Mindestens sieben Jahre lang müssen Fahrgäste zum Bodensee in einem Stuttgarter Vorort umsteigen. Bürgermeister entlang der Strecke fürchten, dass das Provisorium Dauerzustand werden könnte.

Gäubahn - Baden-Württemberg
Ein Zug fährt auf der Gäubahnstrecke. Foto: Christian Johner/DPA
Ein Zug fährt auf der Gäubahnstrecke.
Foto: Christian Johner/DPA

Mehrere Oberbürgermeister von Städten entlang der Gäubahn befürchten, dass die Bahnstrecke zwischen Singen und Stuttgart dauerhaft vom Stuttgarter Hauptbahnhof abgekoppelt werden könnte. »Bereits die bisher stets angedachten mindestens sieben, real eher zehn Jahre wären für die Akzeptanz des Schienenverkehrs in unserer Region verheerend gewesen. Nun sieht es so aus, als ob wir damit auf Dauer leben müssten«, schreiben die Kommunalpolitiker in einem am Montag veröffentlichten Brief an den Vorstandsvorsitzenden der Stuttgart 21-Projektgesellschaft, Olaf Drescher. Unterzeichnet ist das Schreiben von den Oberbürgermeistern der Städte Tuttlingen, Böblingen, Singen, Horb am Neckar, Villingen-Schwenningen, Rottweil und Herrenberg.

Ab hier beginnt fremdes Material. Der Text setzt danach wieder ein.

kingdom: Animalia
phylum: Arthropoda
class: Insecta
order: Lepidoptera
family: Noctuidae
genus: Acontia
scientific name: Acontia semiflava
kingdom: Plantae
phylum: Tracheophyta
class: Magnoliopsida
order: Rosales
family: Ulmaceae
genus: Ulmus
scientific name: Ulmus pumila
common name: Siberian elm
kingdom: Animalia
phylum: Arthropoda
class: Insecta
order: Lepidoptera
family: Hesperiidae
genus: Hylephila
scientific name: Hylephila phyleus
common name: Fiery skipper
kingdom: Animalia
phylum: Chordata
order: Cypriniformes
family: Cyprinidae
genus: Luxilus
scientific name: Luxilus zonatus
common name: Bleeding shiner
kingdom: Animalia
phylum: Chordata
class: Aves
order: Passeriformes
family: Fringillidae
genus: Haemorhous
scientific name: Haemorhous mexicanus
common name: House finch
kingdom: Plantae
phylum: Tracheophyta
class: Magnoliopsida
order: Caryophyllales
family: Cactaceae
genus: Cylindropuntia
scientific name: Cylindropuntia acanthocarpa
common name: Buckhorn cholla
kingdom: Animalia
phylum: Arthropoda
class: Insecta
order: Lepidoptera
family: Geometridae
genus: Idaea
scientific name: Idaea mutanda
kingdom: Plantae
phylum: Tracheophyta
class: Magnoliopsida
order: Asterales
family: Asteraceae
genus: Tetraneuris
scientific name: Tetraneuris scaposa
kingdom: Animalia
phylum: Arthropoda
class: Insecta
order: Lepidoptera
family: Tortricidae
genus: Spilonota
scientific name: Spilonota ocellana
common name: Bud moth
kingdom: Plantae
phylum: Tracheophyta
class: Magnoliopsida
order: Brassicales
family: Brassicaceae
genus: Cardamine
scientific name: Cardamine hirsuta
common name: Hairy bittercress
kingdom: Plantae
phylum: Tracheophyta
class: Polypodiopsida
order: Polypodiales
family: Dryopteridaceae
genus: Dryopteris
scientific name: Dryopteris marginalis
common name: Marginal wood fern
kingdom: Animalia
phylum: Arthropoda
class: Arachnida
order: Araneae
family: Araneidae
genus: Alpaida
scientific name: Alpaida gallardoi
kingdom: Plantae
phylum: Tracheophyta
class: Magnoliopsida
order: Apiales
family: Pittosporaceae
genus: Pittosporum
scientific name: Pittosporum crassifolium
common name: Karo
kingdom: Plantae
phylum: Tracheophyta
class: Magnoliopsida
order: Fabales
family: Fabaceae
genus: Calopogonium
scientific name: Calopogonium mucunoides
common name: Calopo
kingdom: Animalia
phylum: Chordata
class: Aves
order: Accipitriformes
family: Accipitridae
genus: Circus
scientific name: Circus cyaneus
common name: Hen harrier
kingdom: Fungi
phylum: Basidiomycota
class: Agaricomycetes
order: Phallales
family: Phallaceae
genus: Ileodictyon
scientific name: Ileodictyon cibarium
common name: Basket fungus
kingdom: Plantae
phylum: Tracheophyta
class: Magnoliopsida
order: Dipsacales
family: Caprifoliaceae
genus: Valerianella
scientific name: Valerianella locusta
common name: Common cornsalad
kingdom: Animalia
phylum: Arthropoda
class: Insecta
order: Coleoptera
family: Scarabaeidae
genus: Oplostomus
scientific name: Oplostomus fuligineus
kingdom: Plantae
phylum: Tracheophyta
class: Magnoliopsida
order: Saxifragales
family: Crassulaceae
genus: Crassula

Nach den bisherigen Planungen soll die Gäubahn zwischen Stuttgart und Singen/Zürich ab dem Jahr 2025 für mehrere Jahre vom Hauptbahnhof Stuttgart abgetrennt werden. Reisende sowie Pendlerinnen und Pendler müssten dann auf dem Weg dorthin in Stuttgart-Vaihingen in die Stadt- oder S-Bahn umsteigen. Der elf Kilometer lange Pfaffensteigtunnel soll von Böblingen die Züge der Gäubahn künftig über den Flughafen direkt an die neue Zulaufstrecke zum Tiefbahnhof in Stuttgart bringen. Er soll frühestens 2032 fertiggestellt sein.

Die Oberbürgermeister fürchten allerdings, dass der Tunnel erst einmal gar nicht gebaut wird. Es werde »von Tag zu Tag deutlicher, dass der als «Allheilmittel» für die Gäubahn angedachte Pfaffensteigtunnel bis auf Weiteres kaum Chancen auf Realisierung hat«, heißt es in dem Schreiben. Das hätte sinkende Fahrgastzahlen zur Folge und würde eine Abwärtsspirale der Strecke in Gang setzen, fürchten die Rathauschefs. Sie fordern deswegen, die Kappung erst durchzuführen, wenn der neue Tunnel auch gesichert sei. »Das heißt: Keine Kappung, solange der Pfaffensteigtunnel nicht planfestgestellt, nicht vertraglich abgesichert und im Bundeshaushalt enthalten und beschlossen ist«, schreiben sie.

Die Initiative Pro Gäubahn Rottweil forderte am Montag in Stuttgart, dass die Züge auf der bisherigen Strecke weiter zum Stuttgarter Hauptbahnhof fahren sollen - mindestens bis der neue Tunnel fertiggestellt ist.